Après manger, nous allons prendre un verre à l’extérieur. Les femmes restent à la maison pour s’occuper des gamins, ce qui me met mal à l’aise. Pourquoi ce ne serait pas l’inverse ? Les femmes qui sortent boire un coup et les hommes qui restent à la maison pour s’occuper des gosses ? Moi je n’ai pas d’enfant, alors je peux aller boire avec les hommes. Je les accompagne dans le premier bar, mais je décide de rentrer quand ils vont dans le deuxième. Je suis fatigué, et en plus je n’apporte pas grand-chose à la conversation.

Je me couche vers 22h30.

Jeudi 30 juin

J’ai une grosse journée aujourd’hui, avec trois cours et huit élèves à entraîner à l’interview du test Eiken. Durant deux de mes cours, nous regardons un film (c’est bientôt les vacances d’été !) et l’autre est un cours de français.

Certaines des élèves qui passent l’entrevue du test Eiken ne sont clairement pas à point. Il faut dire aussi que cette entrevue à un format plutôt particulier, qui déstabilise souvent les élèves.
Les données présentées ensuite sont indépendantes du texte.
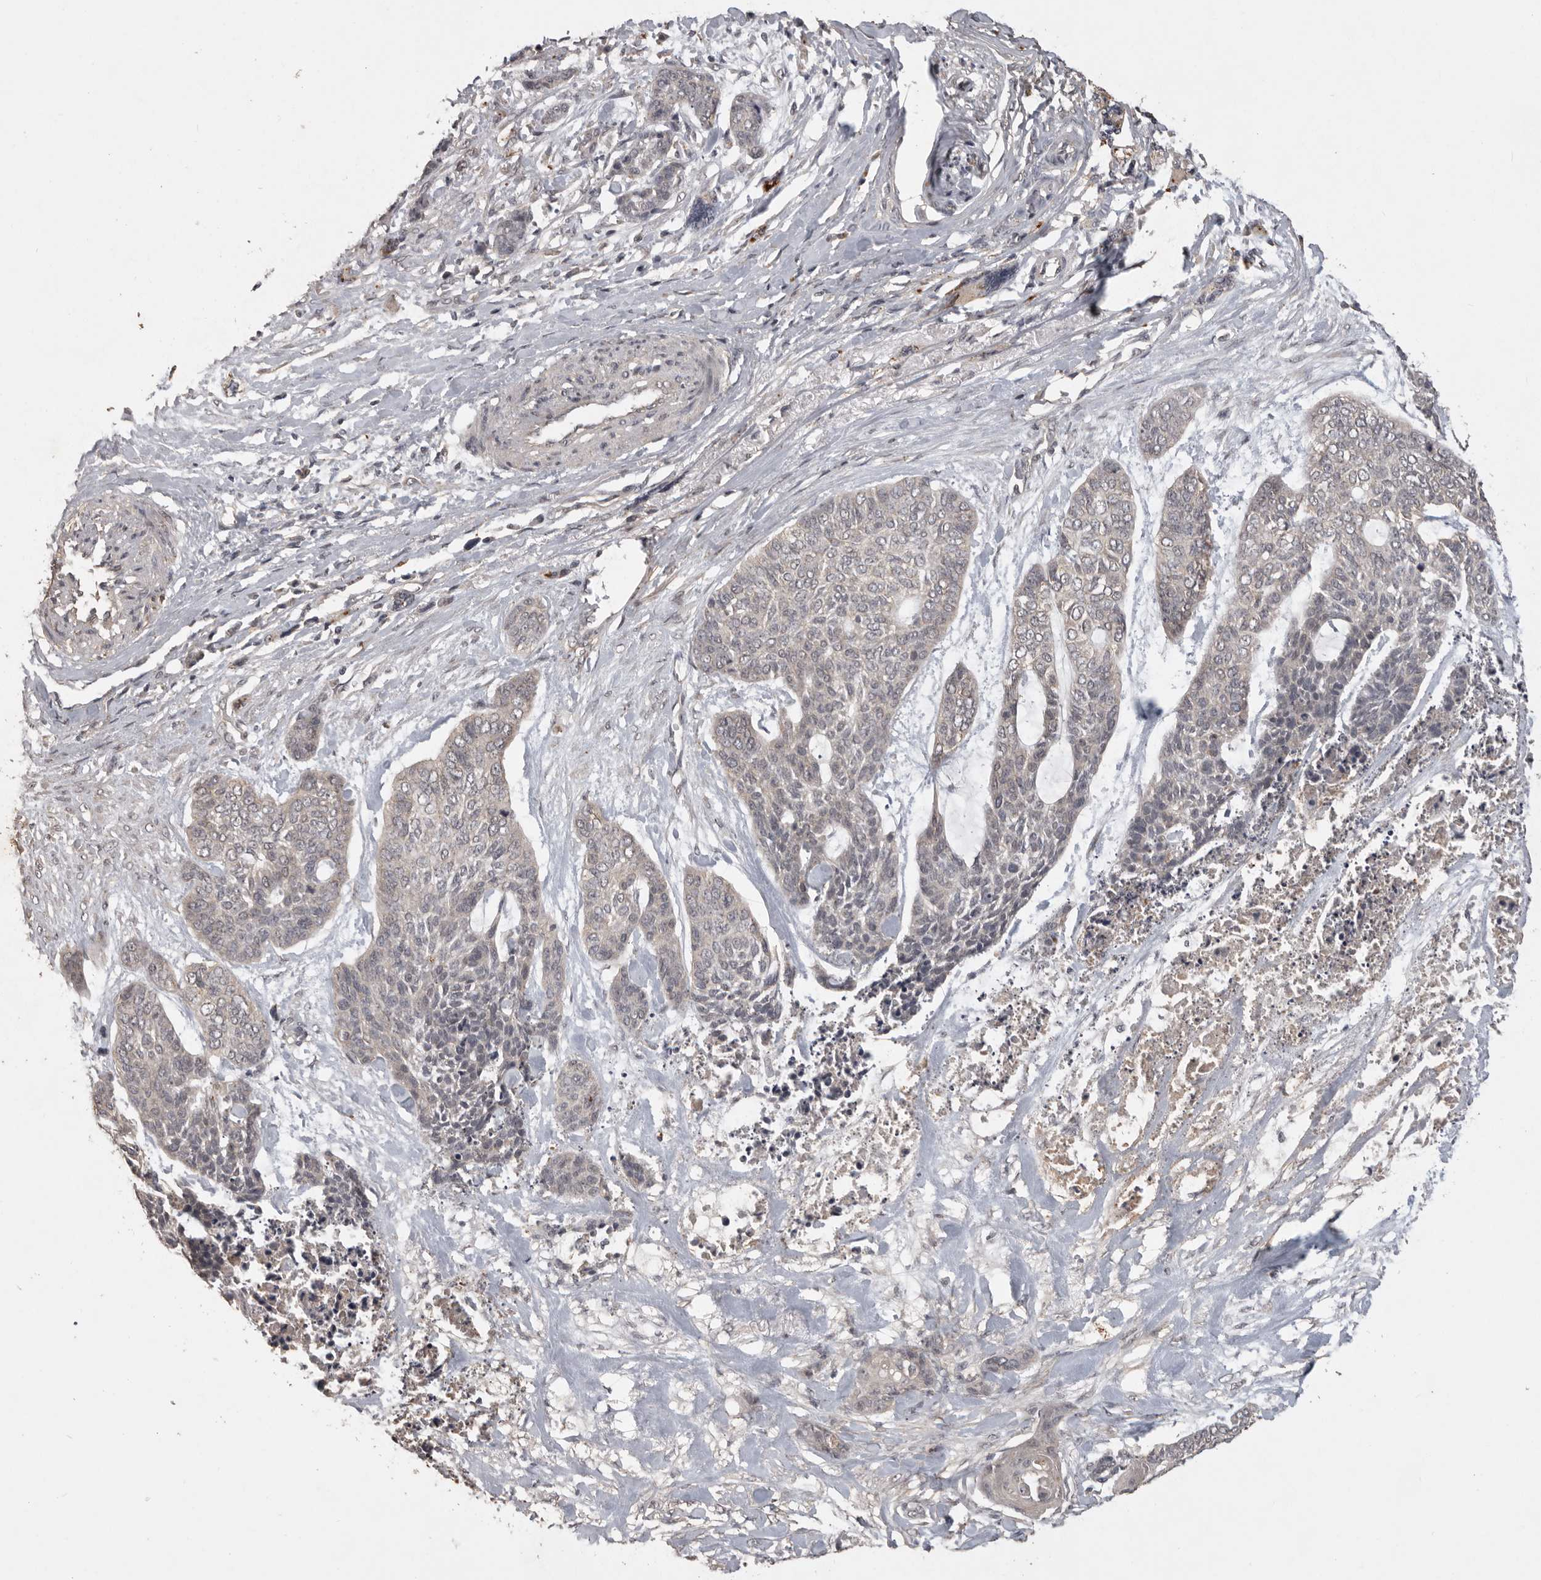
{"staining": {"intensity": "negative", "quantity": "none", "location": "none"}, "tissue": "skin cancer", "cell_type": "Tumor cells", "image_type": "cancer", "snomed": [{"axis": "morphology", "description": "Basal cell carcinoma"}, {"axis": "topography", "description": "Skin"}], "caption": "Immunohistochemistry micrograph of neoplastic tissue: skin basal cell carcinoma stained with DAB displays no significant protein staining in tumor cells.", "gene": "ADAMTS4", "patient": {"sex": "female", "age": 64}}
Je pense sincèrement que ce test est idiot, parce qu’il n’évalue pas correctement, selon moi, la compétence à s’exprimer oralement. Par exemple, il y a un exercice au cours duquel les élèves doivent reconstituer une histoire à partir de trois images. Le problème, c’est que parfois les images ne sont pas très explicites, et les élèves sèchent à cause d’un problème d’imagination, et non pas à cause d’un manque de compétences en anglais.
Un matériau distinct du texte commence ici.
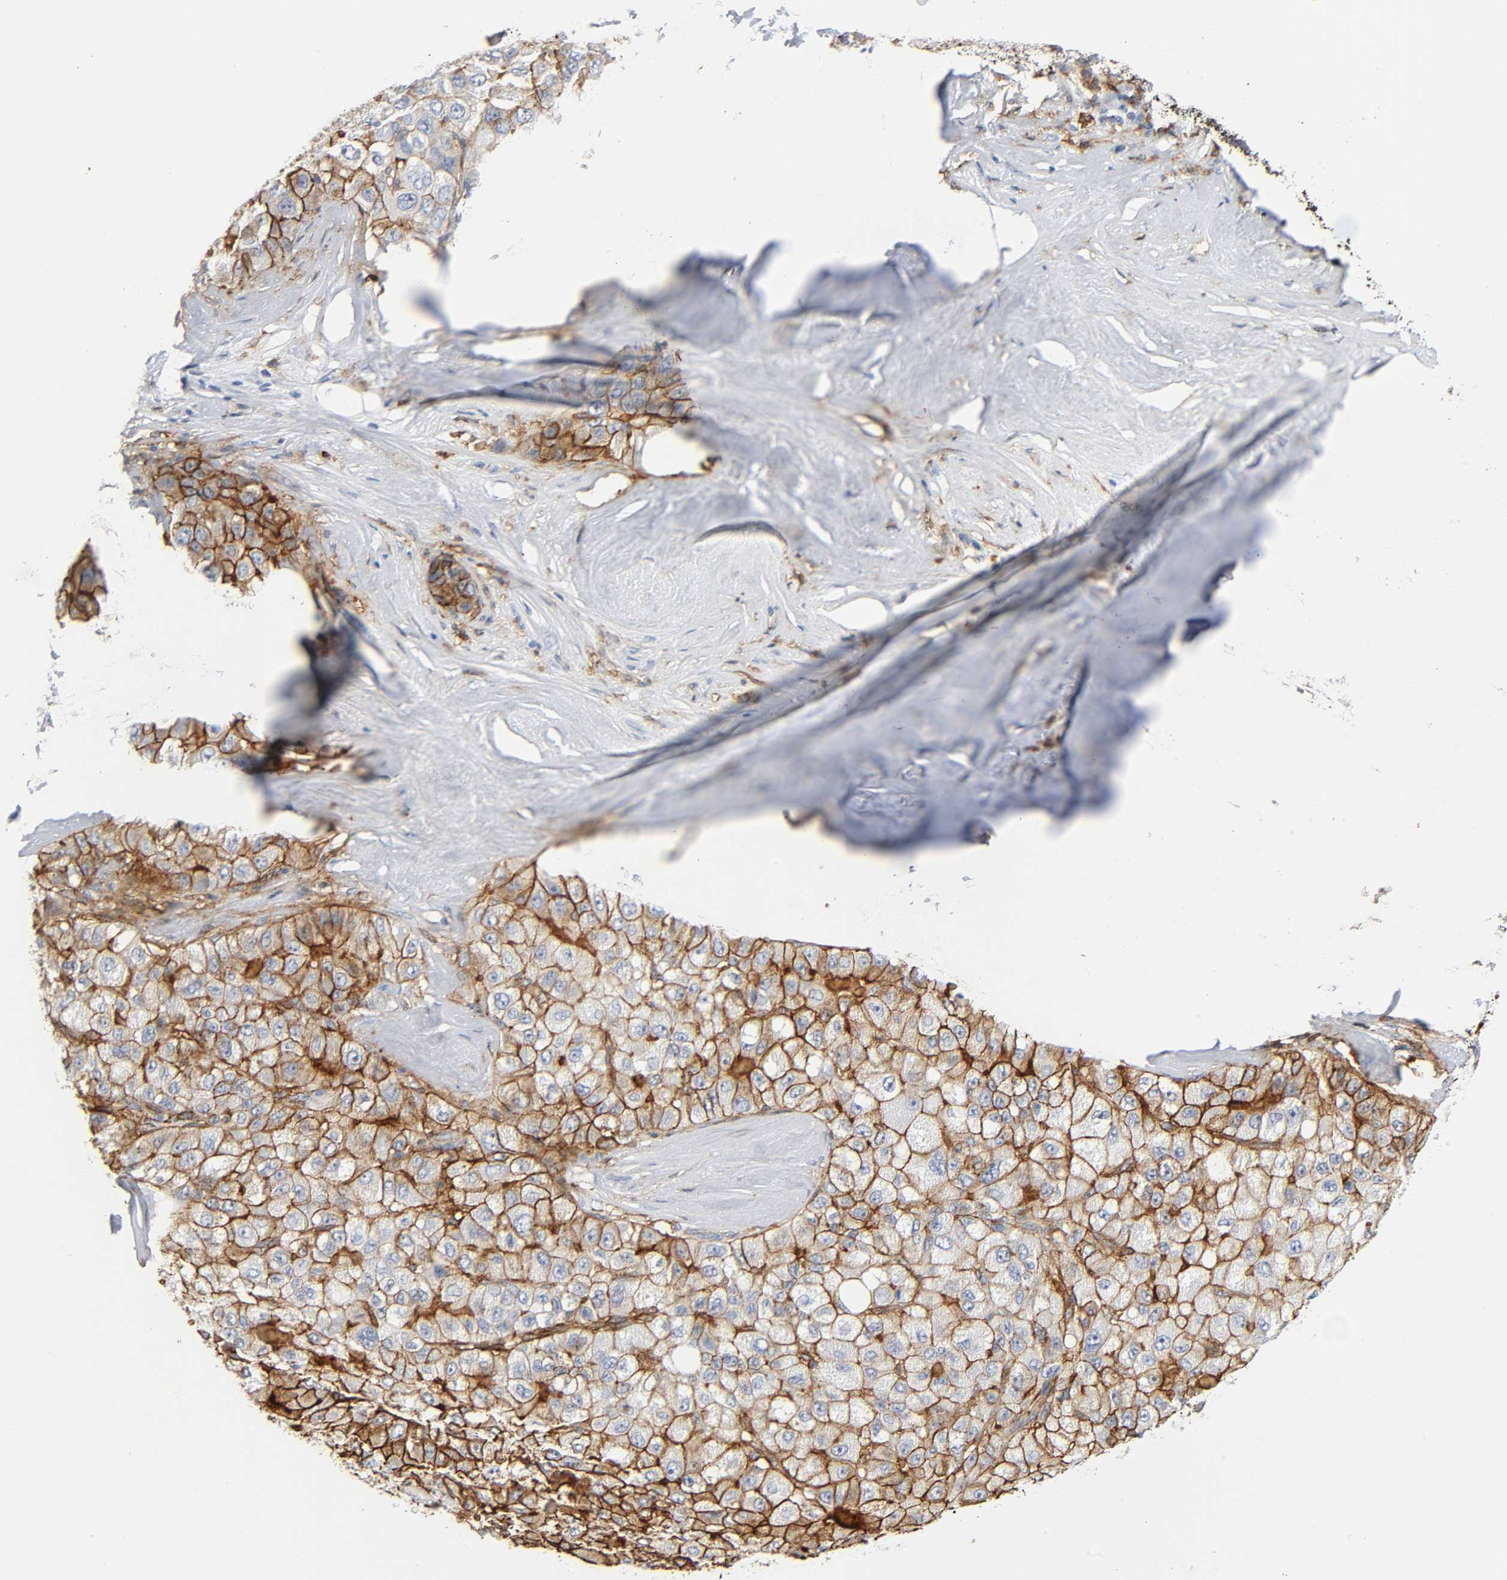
{"staining": {"intensity": "moderate", "quantity": ">75%", "location": "cytoplasmic/membranous"}, "tissue": "liver cancer", "cell_type": "Tumor cells", "image_type": "cancer", "snomed": [{"axis": "morphology", "description": "Carcinoma, Hepatocellular, NOS"}, {"axis": "topography", "description": "Liver"}], "caption": "Liver cancer was stained to show a protein in brown. There is medium levels of moderate cytoplasmic/membranous staining in approximately >75% of tumor cells.", "gene": "LYN", "patient": {"sex": "male", "age": 80}}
L’autre problème de la plupart des élèves est qu’elles formulent une réponse en japonais dans leur tête, réponse qu’elles essaient de traduire telle quelle en anglais… évidemment, en faisant cela, il leur manque du vocabulaire et elles n’arrivent pas à formuler leur réponse correctement. À aucun moment il ne leur vient à l’esprit d’utiliser des formules simples pour exprimer leurs pensées.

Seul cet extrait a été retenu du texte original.